Emit all the data exactly as provided.

======== Input records ========

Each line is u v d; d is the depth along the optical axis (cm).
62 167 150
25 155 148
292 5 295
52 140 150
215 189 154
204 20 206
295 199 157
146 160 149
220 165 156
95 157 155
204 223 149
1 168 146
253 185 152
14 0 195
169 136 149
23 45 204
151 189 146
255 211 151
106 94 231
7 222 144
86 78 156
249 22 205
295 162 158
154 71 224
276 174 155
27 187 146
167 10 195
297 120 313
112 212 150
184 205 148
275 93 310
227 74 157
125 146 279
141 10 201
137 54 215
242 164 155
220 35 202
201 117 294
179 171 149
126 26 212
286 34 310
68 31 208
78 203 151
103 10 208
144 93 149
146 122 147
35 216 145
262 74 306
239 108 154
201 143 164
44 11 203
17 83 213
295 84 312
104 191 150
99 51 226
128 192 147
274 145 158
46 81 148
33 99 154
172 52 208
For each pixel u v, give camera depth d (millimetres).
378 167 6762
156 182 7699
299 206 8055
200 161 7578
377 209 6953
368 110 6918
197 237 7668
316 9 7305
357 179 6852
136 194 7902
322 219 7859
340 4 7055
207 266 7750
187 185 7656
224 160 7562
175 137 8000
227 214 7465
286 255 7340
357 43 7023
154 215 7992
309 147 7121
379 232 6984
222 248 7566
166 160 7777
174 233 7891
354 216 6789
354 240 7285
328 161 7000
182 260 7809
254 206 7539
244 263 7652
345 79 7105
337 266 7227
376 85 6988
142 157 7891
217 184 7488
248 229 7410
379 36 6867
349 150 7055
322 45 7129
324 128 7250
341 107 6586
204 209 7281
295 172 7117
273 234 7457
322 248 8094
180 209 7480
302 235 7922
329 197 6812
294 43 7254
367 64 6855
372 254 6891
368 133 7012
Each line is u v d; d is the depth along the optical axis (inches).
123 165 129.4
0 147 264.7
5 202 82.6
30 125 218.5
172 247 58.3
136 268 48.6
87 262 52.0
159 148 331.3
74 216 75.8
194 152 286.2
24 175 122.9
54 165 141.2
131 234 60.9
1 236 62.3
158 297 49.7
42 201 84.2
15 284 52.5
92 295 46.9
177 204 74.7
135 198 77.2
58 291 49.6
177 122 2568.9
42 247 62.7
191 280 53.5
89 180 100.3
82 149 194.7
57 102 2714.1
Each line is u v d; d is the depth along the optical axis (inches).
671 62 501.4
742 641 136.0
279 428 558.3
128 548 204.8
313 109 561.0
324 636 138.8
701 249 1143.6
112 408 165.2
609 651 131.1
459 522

========

• _Expected answer_:
Each line is u v d; d is the depth along the optical axis (cm).
62 167 150
25 155 148
292 5 295
52 140 150
215 189 154
204 20 206
295 199 157
146 160 149
220 165 156
95 157 155
204 223 149
1 168 146
253 185 152
14 0 195
169 136 149
23 45 204
151 189 146
255 211 151
106 94 231
7 222 144
86 78 156
249 22 205
295 162 158
154 71 224
276 174 155
27 187 146
167 10 195
297 120 313
112 212 150
184 205 148
275 93 310
227 74 157
125 146 279
141 10 201
137 54 215
242 164 155
220 35 202
201 117 294
179 171 149
126 26 212
286 34 310
68 31 208
78 203 151
103 10 208
144 93 149
146 122 147
35 216 145
262 74 306
239 108 154
201 143 164
44 11 203
17 83 213
295 84 312
104 191 150
99 51 226
128 192 147
274 145 158
46 81 148
33 99 154
172 52 208
For each pixel u v, give camera depth d (millimetres).
378 167 6762
156 182 7699
299 206 8055
200 161 7578
377 209 6953
368 110 6918
197 237 7668
316 9 7305
357 179 6852
136 194 7902
322 219 7859
340 4 7055
207 266 7750
187 185 7656
224 160 7562
175 137 8000
227 214 7465
286 255 7340
357 43 7023
154 215 7992
309 147 7121
379 232 6984
222 248 7566
166 160 7777
174 233 7891
354 216 6789
354 240 7285
328 161 7000
182 260 7809
254 206 7539
244 263 7652
345 79 7105
337 266 7227
376 85 6988
142 157 7891
217 184 7488
248 229 7410
379 36 6867
349 150 7055
322 45 7129
324 128 7250
341 107 6586
204 209 7281
295 172 7117
273 234 7457
322 248 8094
180 209 7480
302 235 7922
329 197 6812
294 43 7254
367 64 6855
372 254 6891
368 133 7012
Each line is u v d; d is the depth along the optical axis (inches).
123 165 129.4
0 147 264.7
5 202 82.6
30 125 218.5
172 247 58.3
136 268 48.6
87 262 52.0
159 148 331.3
74 216 75.8
194 152 286.2
24 175 122.9
54 165 141.2
131 234 60.9
1 236 62.3
158 297 49.7
42 201 84.2
15 284 52.5
92 295 46.9
177 204 74.7
135 198 77.2
58 291 49.6
177 122 2568.9
42 247 62.7
191 280 53.5
89 180 100.3
82 149 194.7
57 102 2714.1
Each line is u v d; d is the depth along the optical axis (inches).
671 62 501.4
742 641 136.0
279 428 558.3
128 548 204.8
313 109 561.0
324 636 138.8
701 249 1143.6
112 408 165.2
609 651 131.1
459 522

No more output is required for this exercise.